NEWARK – The owner of a Maine seafood company was sentenced to 30 months in prison Sept. 4 for his role in concealing 79,666 pounds of Atlantic sea scallops harvested off the coast of New Jersey and Cape Cod, Mass., New Jersey U.S. Attorney Paul J. Fishman announced in a release.
The owner of D.C. Air & Seafood, Christopher Byers, 42, of Winter Harbor, Maine, previously pleaded guilty before U.S. District Judge William H. Walls to an information charging him with conspiring with his company and six fishing boat operators to prepare false reports to conceal the overharvesting.
Walls imposed the sentence Sept. 4 in Newark federal court. The six boat operators previously pleaded guilty before the judge and await sentencing.
According to documents filed in this case and statements made in court:
D.C. Air & Seafood, a seafood wholesaler, purchased Atlantic sea scallops harvested by federally- permitted vessels in the Elephant Trunk Access Area, a large sea scallop fishing ground off the mid-Atlantic coast.
That area and others managed by the National Oceanic and Atmospheric Administration (NOAA) had been closed to fishing as part of an area rotation management program to rebuild the scallop population, but were open to limited scallop fishing by federally-permitted vessels for two-week periods in March 2007, July 2007 and March 2008.
During those periods, individual vessels were restricted to harvesting no more than 400 pounds of scallops per vessel per trip. Vessels operated by the conspiring boat operators failed to report 79,666 pounds of scallops harvested off the coast of New Jersey and Cape Cod for purchase by D.C. Air & Seafood during the permit periods.
Some of the scallops were off-loaded from the vessels in Atlantic City to trucks used by Byers and D.C. Air & Seafood.
Byers admitted during his guilty plea that he, D.C. Air & Seafood and the six boat operators conspired to conceal the overharvesting of scallops by preparing fishing vessel trip reports, required to be submitted to NOAA, which falsely represented the amount of scallops harvested on certain vessel trips was 400 pounds or less.
As part of its plea agreement, D.C. Air & Seafood agreed to pay $520,371 in restitution to the United States, representing the value of the sea scallops, and to be placed on probation for five years.
During the probationary period, the company will be subject to the terms of an environmental compliance plan to ensure all purchases and sales of fish comply with federal law.
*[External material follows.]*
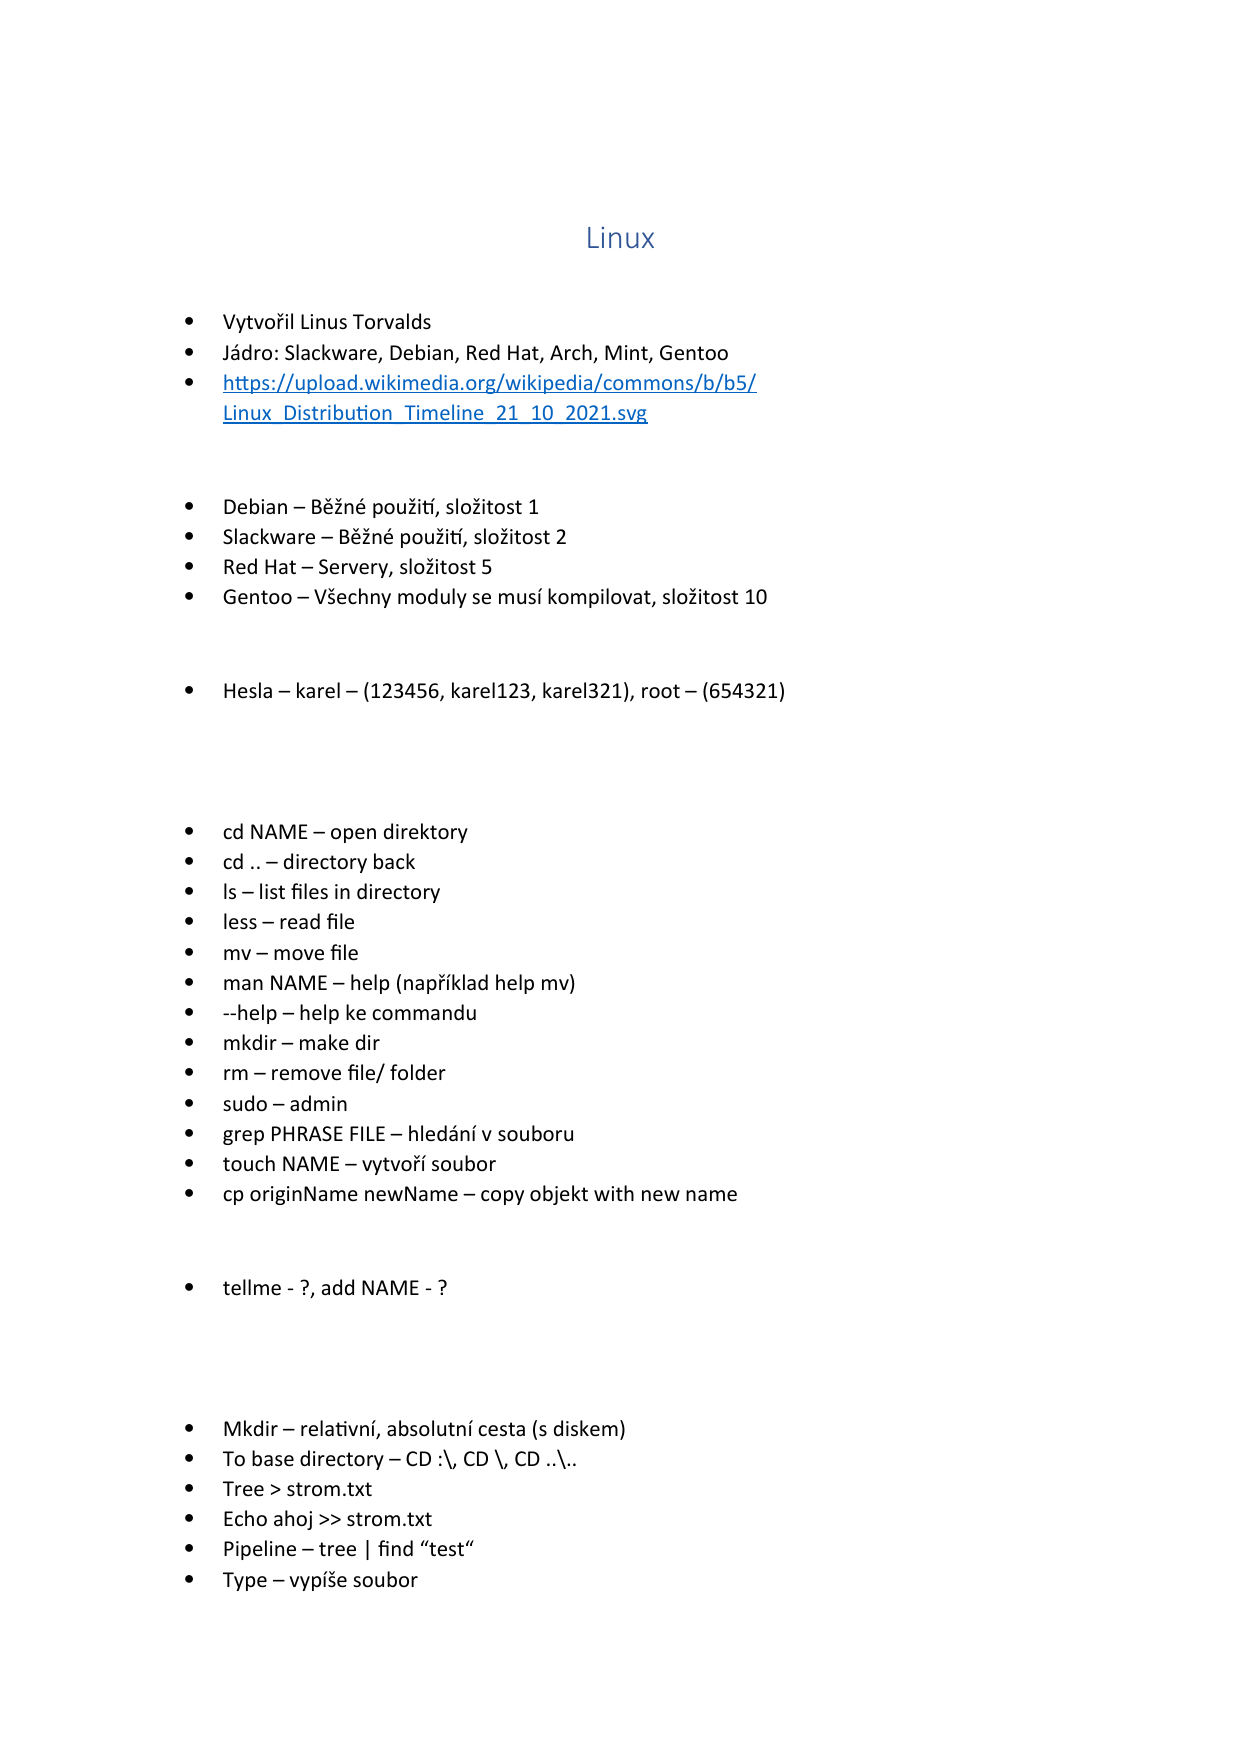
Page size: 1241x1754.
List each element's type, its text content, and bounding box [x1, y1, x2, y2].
The company agreed not to participate in the scallop industry during that time.
In addition to the prison term, Walls sentenced Byers to three years of supervised release and ordered him to pay restitution in the amount of $520,371.
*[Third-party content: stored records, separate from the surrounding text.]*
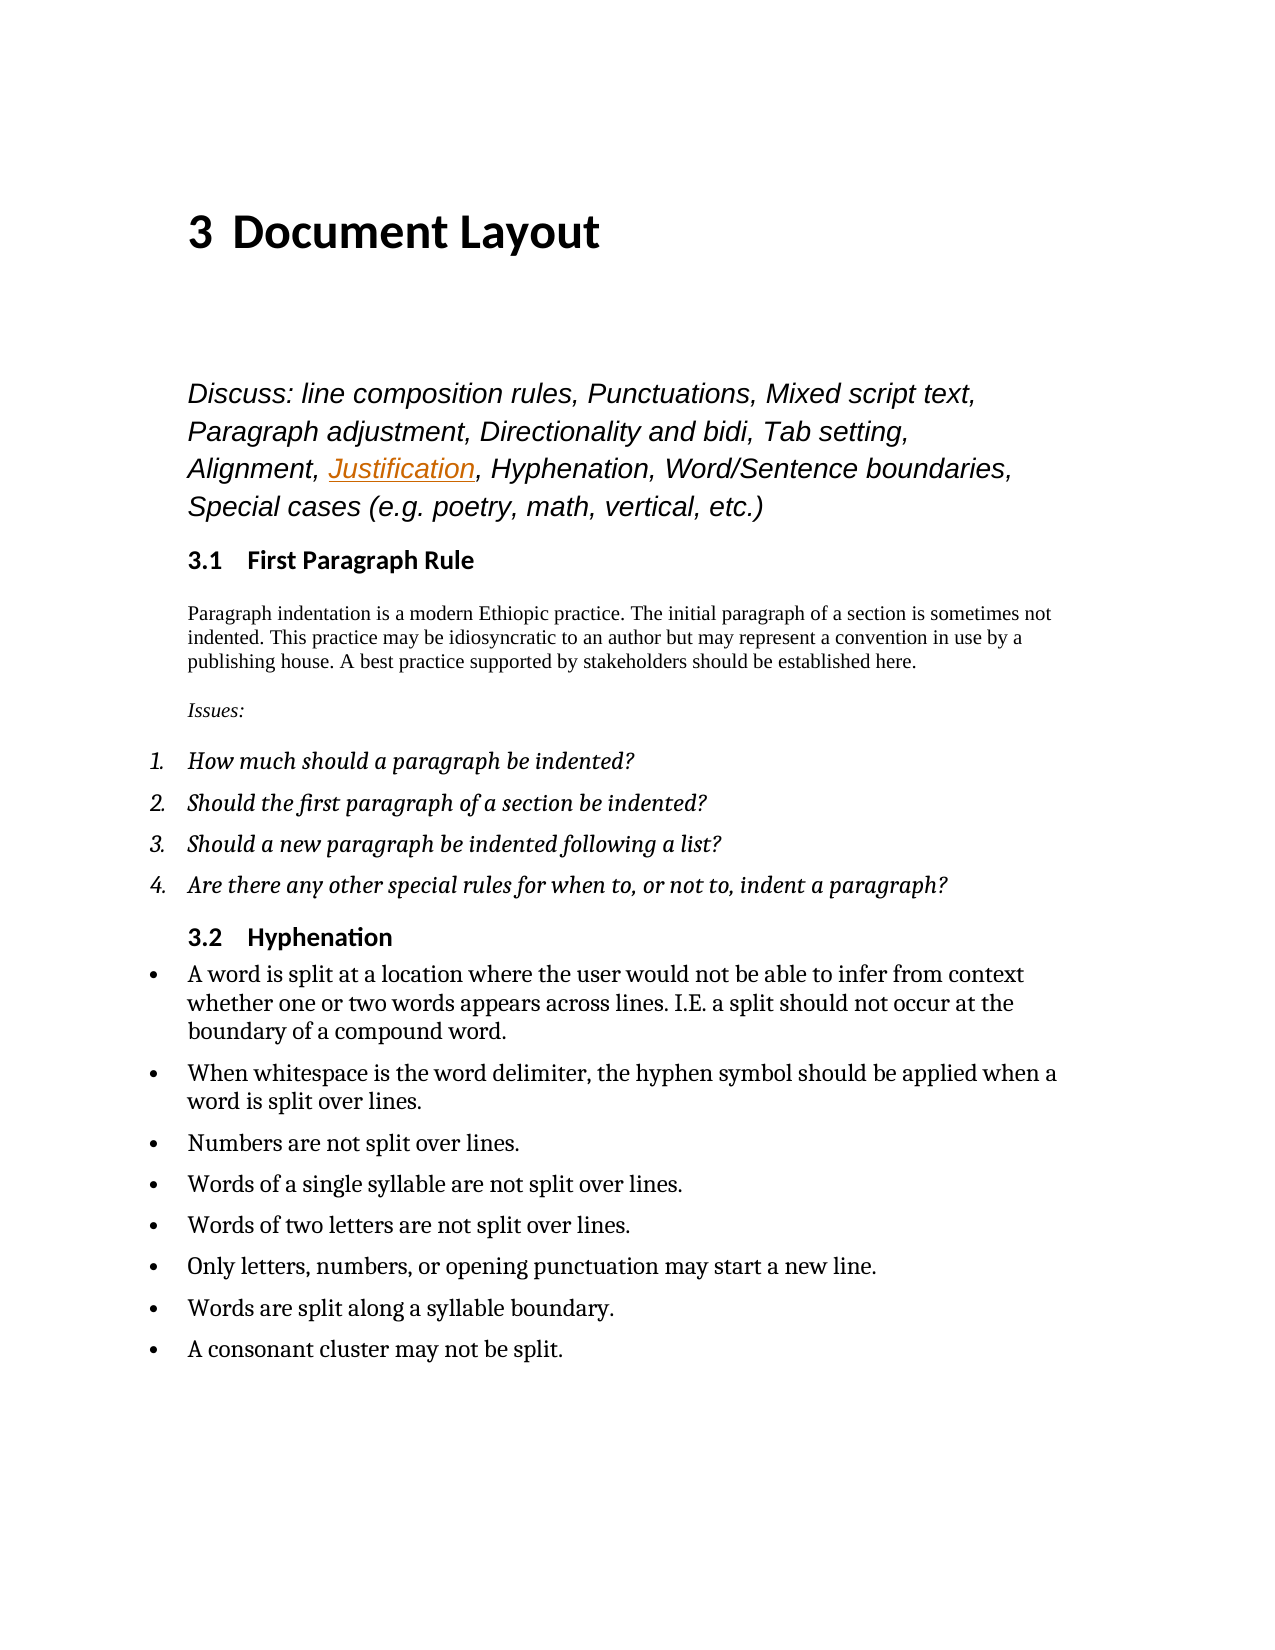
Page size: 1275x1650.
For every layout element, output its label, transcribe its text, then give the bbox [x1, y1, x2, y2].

text Paragraph indentation is a modern Ethiopic practice. The initial paragraph of a section is sometimes not indented. This practice may be idiosyncratic to an author but may represent a convention in use by a publishing house. A best practice supported by stakeholders should be established here. [187, 601, 1087, 673]
list How much should a paragraph be indented? [150, 747, 1087, 776]
list Should a new paragraph be indented following a list? [150, 830, 1087, 858]
list Should the first paragraph of a section be indented? [150, 788, 1087, 817]
list Words of a single syllable are not split over lines. [150, 1170, 1087, 1198]
list Are there any other special rules for when to, or not to, indent a paragraph? [150, 871, 1087, 900]
list Words of two letters are not split over lines. [150, 1211, 1087, 1240]
subtitle First Paragraph Rule [187, 543, 1087, 576]
list Numbers are not split over lines. [150, 1128, 1087, 1157]
subtitle Hyphenation [187, 921, 1087, 953]
list When whitespace is the word delimiter, the hyphen symbol should be applied when a word is split over lines. [150, 1058, 1087, 1116]
text Issues: [187, 698, 1087, 722]
subtitle Document Layout [187, 200, 1087, 261]
text Discuss: line composition rules, Punctuations, Mixed script text, Paragraph adjustment, Directionality and bidi, Tab setting, Alignment, Justification, Hyphenation, Word/Sentence boundaries, Special cases (e.g. poetry, math, vertical, etc.) [187, 372, 1087, 522]
list A consonant cluster may not be split. [150, 1335, 1087, 1363]
list Words are split along a syllable boundary. [150, 1293, 1087, 1322]
list A word is split at a location where the user would not be able to infer from context whether one or two words appears across lines. I.E. a split should not occur at the boundary of a compound word. [150, 960, 1087, 1046]
list Only letters, numbers, or opening punctuation may start a new line. [150, 1252, 1087, 1281]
Fishman credited special agents of the National Oceanic and Atmospheric Administration, under the direction of Special Agent in Charge Logan Gregory, with the investigation.
The government is represented by Assistant U.S. Attorney Kathleen P. O’Leary of the U.S. Attorney’s Office Health Care and Government Fraud Unit in Newark.
Defense counsel in the case is William J. Hughes Esq., Atlantic City.
Information for the above was from a release by the U.S. Attorney for New Jersey.